正式にこの学校に転校してきた俺たちは、恒例の「転校生の挨拶」を行っているのだが・・・
「えっと、私は高宮詩織と言います。みんな、仲良くしてください♪」
満円の笑みで俺に続く詩織。
普通いくら同年代とはいえ初対面の人間に「♪」マークを飛ばされたら誰だって軽くは引くものだが、詩織は美人なので問題ない。

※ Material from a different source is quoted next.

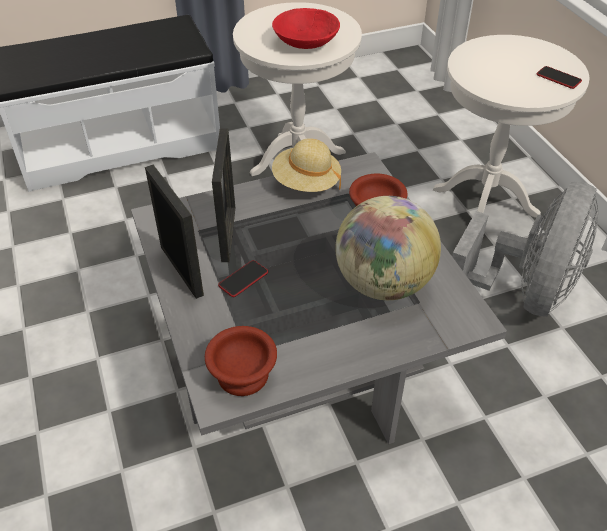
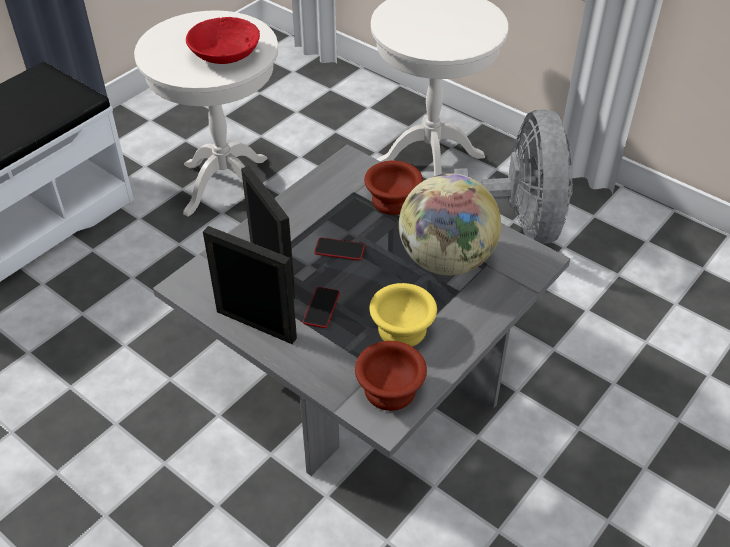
camera: 30 degrees left, 0 degrees up
(296, 329) = (404, 330): none -> yellow bowl
(306, 183) = (307, 196): beige hat -> none
(558, 78) = (480, 21): phone -> phone (339, 250)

クラス内を見渡すと、詩織に熱い視線を送っているやつが最低でも1,2・・・16人か。って、これってクラスの男子全員じゃないか!?
「ん、そんなもんか、明石、高宮?」
そう言ってくるのはこのクラスの担任の中島先生だ。まだ30代なのに学年主任を任されていると言うことは、相当やり手の先生なのだろう。
「あ、先生。後もうひとつだけ良いですか?」
そうことわって、詩織が話し出した。いったい何なんだ?
「私と明石恭介くんは・・・一緒に住むことになっているんですよ♪」
「「「殺せっっっっ!!!」」」
男子連中が机の中に手を入れたかと思うとさまざまなものを取り出してきた。
・・・え?いや、まだカッターとかはさみは分かるよ?でもなに?その黒い箱のようなものは?
「スタンガンはまずいだろうっ!!!」
ヤバいヤバいヤバいヤバいヤバいっ!!!
落ち着け!!クールになれ明石恭介!!まずは状況確認だ!!!
「詩織っ!!あんなこと言う必要なかったじゃないか!!!」
そういって隣でニコニコしている詩織に詰め寄る。
この際なりふりかまってられるか!!!こっちは命がかかってんだ!!!
「面白そうだからですよ。どうせいつかバレるんですし」
ちくしょう!!あっさり返されてしまった!!
前を見ると、凶器を持って俺に近づいてくる男子生徒達。くそ、万事休すか・・・
「待ちなさい、諸君!!!」
どこからか聞こえてきた甲高い声。
「ま、前原さんだ!前原が来たぞ!!」
「なにい!?は、早く道を明けろ!死にたいのか!」
男子生徒達の悲壮な声。あいつらを震え上がらせるなんて、い、いったいどんな人なんだ「前原」は・・・
「ふむ、君が明石恭介君か。私が生徒会長の前原だ!」
・・・あれ?声はするのに、左右を見回してみるもどこにも姿はない。
「こら、どこを見ている!!私はここだ、ここ!!」
そういわれて、俺は「ここ」・・・つまり、自分の足元を見た。
「・・・え?」
そこに、一人の少女がいた。ツインテールの髪の毛をたなびかせた、すこしツリぎみの目をした女の子が、そこにいた。
べつに、それ自体はおかしいことじゃない。問題は、
「君、小学生?」
彼女があまりにも小さかったことだ。
「そうか、やはりそう見えるか・・・」
ハア、とため息をついた後、少女は話し始めた。
「私が生徒会長の前原だ」
「・・・え?」
俺が驚いているのもそっちのけで、少女は続けた。
「君と高宮詩織さんが、同居をする予定だと言うのはほんとうかね?」
「は、はい・・・」
突然のことにわけもわからず答えてしまう。
「君と高宮さんは、従兄妹とか、そういう親戚関係に当たるのかい?」
「い、いえ、ただの幼馴染で・・・」
ふむ・・・とうなる少女。すると突然動きを止めてひれ伏している男子生徒達に向かって、
「不純異性交遊はいかんな。よって、再開してよし」
と言って、去っていった。
「・・・え?」
まったく状況が分からない俺は、首の後ろでバチッと音がするのを聞いて、
・・・ゆっくりと倒れていった。